Den kritisieren auch Umweltverbände scharf. „Die Konsequenzen sind einschneidend“, sagt Klaus-Peter Gussfeld vom Bund für Umwelt und Naturschutz. „Das öffnet einer Fehlentwicklung Tür und Tor.“Eigentlich sei das Ziel, die Innenentwicklung voranzutreiben. Die Gesetzesänderung fördere stattdessen die Außenentwicklung. „Gerade die kleinen Gemeinden auf dem Land werden nach unserer Prognose darauf zurückgreifen, am Rand zu bauen“, sagt er.
„Hoppla, hier laichen ja Kreuzkröten“
Johannes Enssle, Vorsitzender des Naturschutzbunds (Nabu) BadenWürttemberg, bezeichnet es als „dramatisch“, dass keine Umweltprüfungen und Ausgleichsmaßnahmen nötig sind und sagt: „Von einer grün-geführten Landesregierung hätte ich mir ein stärkeres Engagement gegen die Novelle gewünscht“– doch so sei eben die Realität in einer grünschwarzen Koalition. Zwar gelte der strenge Artenschutz auch weiterhin.
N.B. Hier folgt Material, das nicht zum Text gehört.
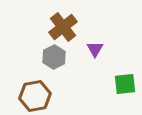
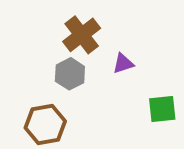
purple triangle: (95, 49) -> (123, 63), turned 42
Doch da die Umweltprüfung wegfällt, sei es ein reines Glücksspiel, ob geschützte Arten auch beachtet würden. „Dann wird erst während der Bauphase festgestellt: ,Hoppla, hier laichen ja Kreuzkröten.‘ Wenn es keiner merkt, wird weiter gemacht. Wenn es jemand merkt, steht der Naturschutz wieder als Verhinderer da, obwohl eigentlich die mangelnde Planung und Vorprüfung das Problem ist.“
Vor allem Einfamilienhäuser
Zumindest in Bad Wurzach soll es nicht soweit kommen, erklärt Bürgermeister Bürkle. „Für den Artenschutz werden wir einen Biologen vorher bitten, das Gebiet zu prüfen.“Denn würde während der Erschließungsarbeiten eine geschützte Art die Bagger zum Stoppen bringen, würde es erst richtig teuer. Auch lässt Bürkle die Kritik der Naturschützer nicht gelten, dass nun vornehmlich Einfamilienhäuser an den Ortsrändern entstehen würden – und eben nicht der dringend benötigte, kostengünstige Wohnraum. „In größerer Summe werden es Einfamilienhäuser sein, weil das der Bedarf ist“, bestätigt Bürkle zwar. Er spricht hingegen von einer Art Kreislauf. Vor allem ortsansässige Bürger suchten Bauland für ein eigenes Häuschen. „Wir erhoffen uns, dass dadurch ihre Wohnungen, in denen sie jetzt wohnen, frei werden“, sagt Bürkle. Und so entstehe Platz für andere.